Himeji mengatakan itu adalah kesalahan Hiina, tetapi kebenarannya tertulis di buku harian Satomi Ashihara.
Penulis buku harian itu telah menceritakan kepada teman putrinya:
“Hina tidak begitu menyukaimu.”
Dia kemudian mengingat-ingatnya dan menulis permintaan maaf, menyesali telah melampiaskan kekesalannya seperti itu kepada seorang anak.
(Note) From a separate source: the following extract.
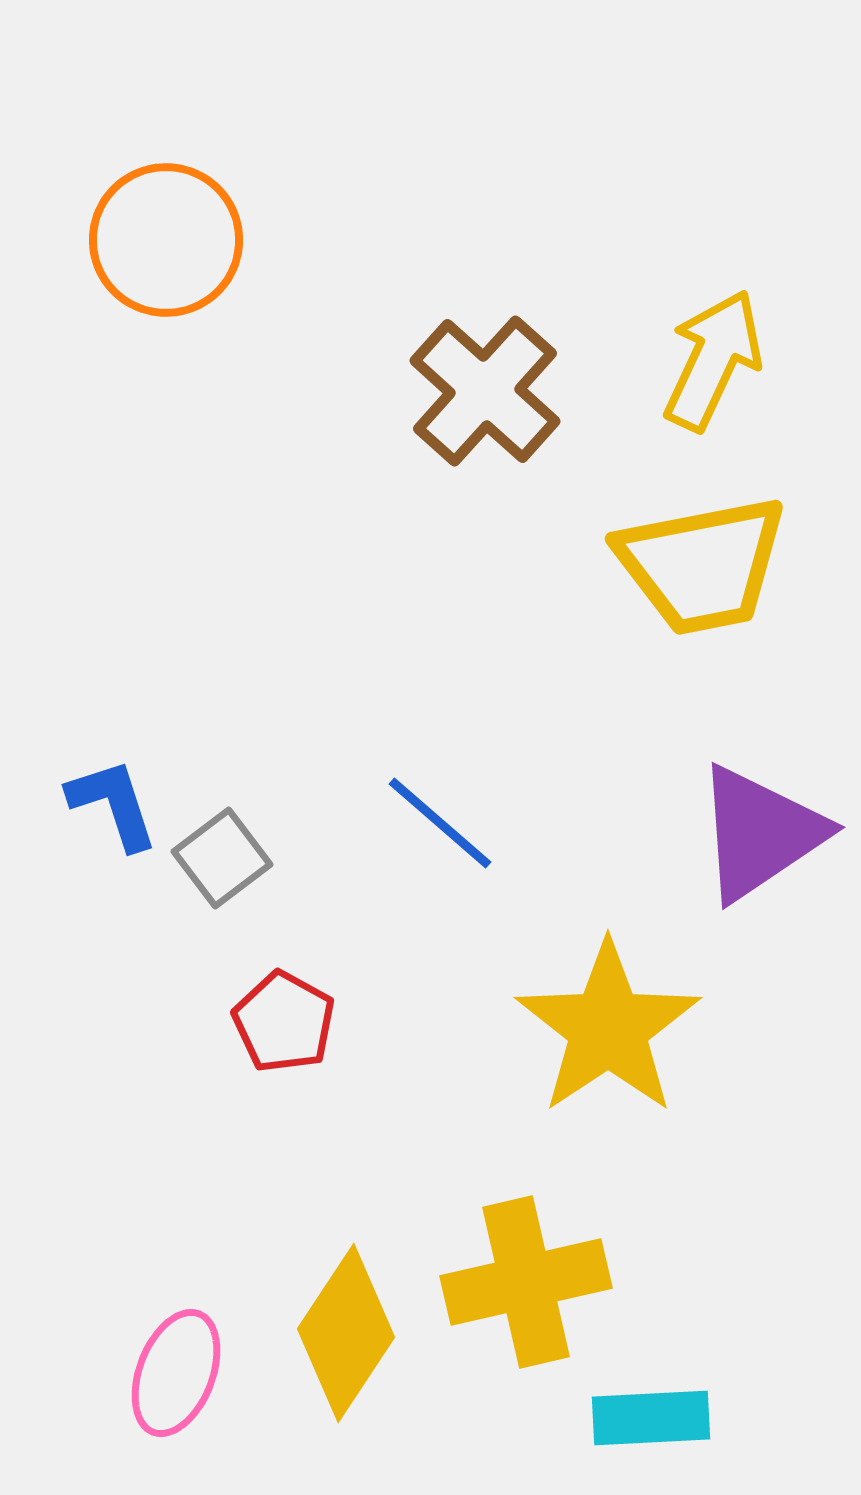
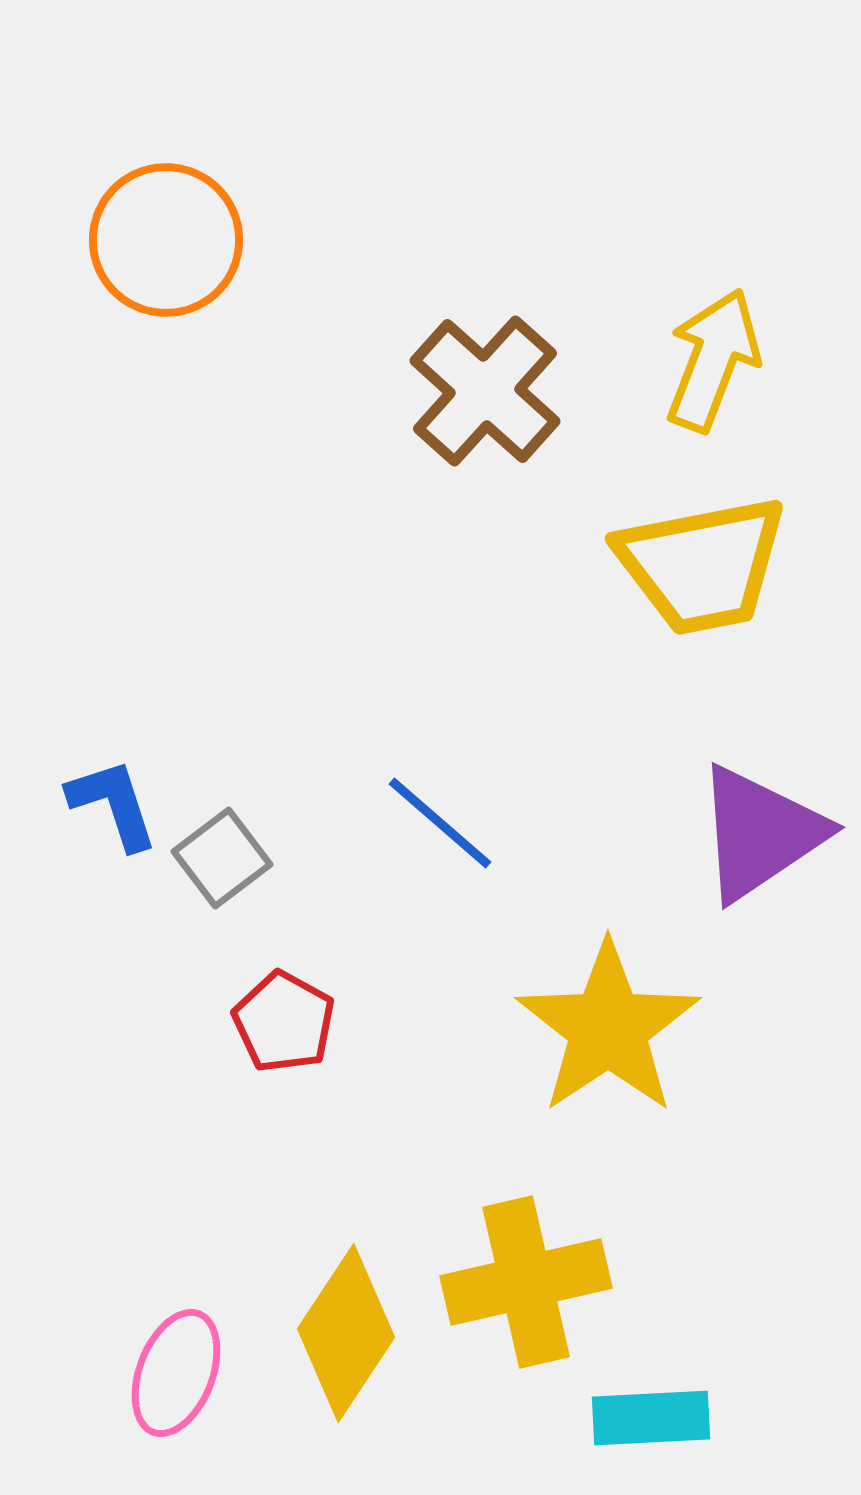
yellow arrow: rotated 4 degrees counterclockwise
Jika trauma dari kejadian itu telah membuat Takamori secara tidak sadar mengubah perilakunya, maka semuanya menjadi jelas.
Itu seperti kutukan.
Aku tahu itu terjadi padaku dan Himeji. Dan itu pasti lebih kuat lagi saat menyangkut Hiina. Fakta bahwa dia begitu bodoh tampak sangat masuk akal.
Padahal, dia terlalu sensitif. Dia langsung menangkap suasana seperti itu dan secara tidak sadar menghindarinya.
Apakah teman masa kecil dari keluarga Takamori dan Fushimi ditakdirkan untuk tidak bahagia?
Jika Takamori tetap dalam kegelapan, mereka tidak akan pernah menemukan kebahagiaan bahkan jika mereka bersama.
Saya pamit dari kediaman Fushimi dan menelpon Himeji dalam perjalanan ke stasiun.
“Halo?” jawabnya curiga.
“Maaf mengganggu latihanmu.”
“Jangan khawatir, kami sedang istirahat. Ada apa?”
“Ini tentang lamaranmu.”
Himeji menunggu jawabanku dengan cemas.
“Saya setuju. Mari kita bekerja sama.”